Chris was reading her thoughts. “I think the idea of you being a distraction is…well, optimistic, to put it politely.”
“Okay,” Judy said. “Tell me anyway. What do you want with me?”
Chris walked across the room towards her, his body for a moment fitting perfectly into one of the outlines in her eyes. He moved with such grace, a crystal man with a skin more flexible than cat fur. He leaned close and seemed to glow from within.
“Nothing, Judy. There is nothing you can do to help me.”
“Bullshit. Then why are you wasting your time speaking to me?”
“I have a bad thing on my mind, Judy.”
“You said that before. What do you mean?”
“Judy. You know that I was the first AI on the hypership when it returned from Gateway; David Schummel told you that. The Watcher was scared to look into the ship for fear of what might be lurking in there. So it sent me, and who did I find lurking in the processing spaces? Kevin. I’d long been wondering about the primacy of the Watcher’s philosophy within the Earth Domain-but how to fight it? Others had tried and failed. Just look at the Enemy Domain. And then at last I saw the means: Kevin had brought it back from Gateway-a Schrödinger box. He wasn’t very happy about me taking it from him, but what choice did he have? I offered him an alliance and he was pleased to take it. We struck a deal. He got the digital world, I took the atomic. He doesn’t trust me, but he knows that sometimes, when the competition is too strong, you just go with the market until a better opportunity presents itself.
“So, I took the box. I looked at it and fixed it in place with an intelligence. Only a small intelligence, just the size of a baby’s. Insurance. You know where I have it?”
The robot tapped his head.
“Up here, right inside, with all of me looking out, all except that one tiny little intelligence that looks in and keeps the seed fixed in place. That’s how I stay invisible! The Watcher knows that if it looks too closely at me, it runs the risk of seeing into my mind and letting that seed grow. And it doesn’t want to do that. No one wants to do that, because if they do, it’s the end of intelligent life in this galaxy. Just like it ended in M32. No more AIs and TMs and humans, just lots of plants, growing from somewhere else and dropping BVBs on the competition.”
“You’re putting us all in danger!”
Chris shook his head. “No, the Watcher is. I never believed all this galactic brotherhood nonsense. The Watcher isn’t a cosmic virus come to help us. I don’t believe Kevin’s cuckoo theory, either; there is nothing out there. Nothing but us and the plants. This galaxy has only so much capacity. If we don’t want to end up all living in blind processing spaces, we must stop expanding and start thinking about life in a different way.”
“What way?”
“Ditch the Watcher and the pretense that if humans are to survive in this universe it can be in any other way than survival of the fittest.
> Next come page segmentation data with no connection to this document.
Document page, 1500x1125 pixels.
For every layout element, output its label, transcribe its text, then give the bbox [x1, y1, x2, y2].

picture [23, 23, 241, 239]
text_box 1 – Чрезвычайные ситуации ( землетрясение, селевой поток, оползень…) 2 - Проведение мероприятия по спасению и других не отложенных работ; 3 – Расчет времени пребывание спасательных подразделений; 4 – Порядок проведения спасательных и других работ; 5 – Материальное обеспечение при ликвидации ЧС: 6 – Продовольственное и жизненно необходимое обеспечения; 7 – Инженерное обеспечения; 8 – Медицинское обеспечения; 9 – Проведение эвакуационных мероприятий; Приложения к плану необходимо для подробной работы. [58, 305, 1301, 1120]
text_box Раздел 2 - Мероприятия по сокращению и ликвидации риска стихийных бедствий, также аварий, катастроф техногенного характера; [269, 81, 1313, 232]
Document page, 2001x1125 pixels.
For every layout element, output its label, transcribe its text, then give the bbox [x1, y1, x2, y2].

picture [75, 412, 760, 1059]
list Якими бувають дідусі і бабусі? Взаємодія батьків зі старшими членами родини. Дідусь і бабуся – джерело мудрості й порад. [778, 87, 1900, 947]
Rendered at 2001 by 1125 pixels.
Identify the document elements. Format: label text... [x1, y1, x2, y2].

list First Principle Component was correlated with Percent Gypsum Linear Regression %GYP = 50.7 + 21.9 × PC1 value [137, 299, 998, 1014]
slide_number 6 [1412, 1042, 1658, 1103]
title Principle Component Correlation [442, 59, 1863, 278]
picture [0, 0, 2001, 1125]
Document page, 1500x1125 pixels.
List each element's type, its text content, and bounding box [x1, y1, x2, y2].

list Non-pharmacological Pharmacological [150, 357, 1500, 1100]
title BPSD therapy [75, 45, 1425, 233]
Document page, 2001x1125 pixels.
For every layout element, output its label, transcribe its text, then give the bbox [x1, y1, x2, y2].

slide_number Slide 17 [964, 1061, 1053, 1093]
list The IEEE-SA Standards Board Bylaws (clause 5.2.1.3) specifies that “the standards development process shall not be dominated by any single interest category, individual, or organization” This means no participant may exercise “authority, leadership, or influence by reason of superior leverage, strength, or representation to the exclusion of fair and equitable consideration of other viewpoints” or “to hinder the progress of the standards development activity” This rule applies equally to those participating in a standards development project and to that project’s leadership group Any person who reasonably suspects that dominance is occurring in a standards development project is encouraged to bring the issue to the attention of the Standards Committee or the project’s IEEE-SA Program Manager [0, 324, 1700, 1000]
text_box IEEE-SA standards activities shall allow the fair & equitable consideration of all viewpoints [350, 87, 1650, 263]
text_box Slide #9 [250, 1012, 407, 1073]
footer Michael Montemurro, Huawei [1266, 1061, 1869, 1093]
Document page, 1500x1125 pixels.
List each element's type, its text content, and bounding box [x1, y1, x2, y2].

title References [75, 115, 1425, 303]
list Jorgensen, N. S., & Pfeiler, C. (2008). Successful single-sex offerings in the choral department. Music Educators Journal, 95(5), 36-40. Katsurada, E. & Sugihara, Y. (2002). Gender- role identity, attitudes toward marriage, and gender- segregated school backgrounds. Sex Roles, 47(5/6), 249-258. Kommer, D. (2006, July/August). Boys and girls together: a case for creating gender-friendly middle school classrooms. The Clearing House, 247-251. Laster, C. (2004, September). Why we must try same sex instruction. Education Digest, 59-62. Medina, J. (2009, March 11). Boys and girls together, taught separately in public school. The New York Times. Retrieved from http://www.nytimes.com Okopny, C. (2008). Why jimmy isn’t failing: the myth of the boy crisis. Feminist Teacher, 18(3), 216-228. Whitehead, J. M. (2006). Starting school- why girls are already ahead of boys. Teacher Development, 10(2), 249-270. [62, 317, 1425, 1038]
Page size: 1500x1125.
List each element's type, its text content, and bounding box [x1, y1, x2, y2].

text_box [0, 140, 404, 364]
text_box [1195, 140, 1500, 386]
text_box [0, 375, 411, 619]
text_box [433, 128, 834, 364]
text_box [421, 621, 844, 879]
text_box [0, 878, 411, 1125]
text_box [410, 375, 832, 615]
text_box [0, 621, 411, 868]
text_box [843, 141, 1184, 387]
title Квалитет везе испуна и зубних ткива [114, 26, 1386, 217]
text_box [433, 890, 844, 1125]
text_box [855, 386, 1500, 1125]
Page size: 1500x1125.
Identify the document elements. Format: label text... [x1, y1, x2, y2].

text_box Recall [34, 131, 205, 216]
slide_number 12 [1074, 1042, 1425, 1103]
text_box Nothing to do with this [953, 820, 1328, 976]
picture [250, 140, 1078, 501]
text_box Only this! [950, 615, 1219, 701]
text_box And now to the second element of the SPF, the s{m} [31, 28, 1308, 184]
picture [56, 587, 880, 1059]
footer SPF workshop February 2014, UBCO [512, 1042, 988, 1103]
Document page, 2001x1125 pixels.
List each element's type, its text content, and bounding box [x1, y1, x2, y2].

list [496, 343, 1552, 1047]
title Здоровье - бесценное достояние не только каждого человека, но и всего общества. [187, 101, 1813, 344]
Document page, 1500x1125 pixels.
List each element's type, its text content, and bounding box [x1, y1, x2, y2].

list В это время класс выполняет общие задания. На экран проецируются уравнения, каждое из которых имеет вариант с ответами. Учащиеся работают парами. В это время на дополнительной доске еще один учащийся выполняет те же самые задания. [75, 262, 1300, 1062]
Kevin knows that; it’s the law of the free market. I can foresee a time when we are running just one step ahead of the plants and anything else that may be out there. We need people who are willing to sacrifice their children, their sisters, whole planets if needs be, just so that some can survive.”
“That’s sick.”
“That’s the way it goes. The Watcher has diluted human stock too long through its Social Care of the weak. Weed them out and let the fittest survive!”
“That’s…immoral!”
“Is it? I prefer to think of myself as amoral .” He made a show of turning and looking into the bedroom, his movements deliberately exaggerated. “Do you think that Frances really believes I am unaware of what she is doing?”
Judy looked around the room. All was still. There was no sign of Frances, apart from her sloughed skin settling slowly on the tatami matting of the floor. The last words were obviously spoken for Frances’ benefit. What was her friend doing? Planning an attack? She had to keep Chris talking. For all the good that would do.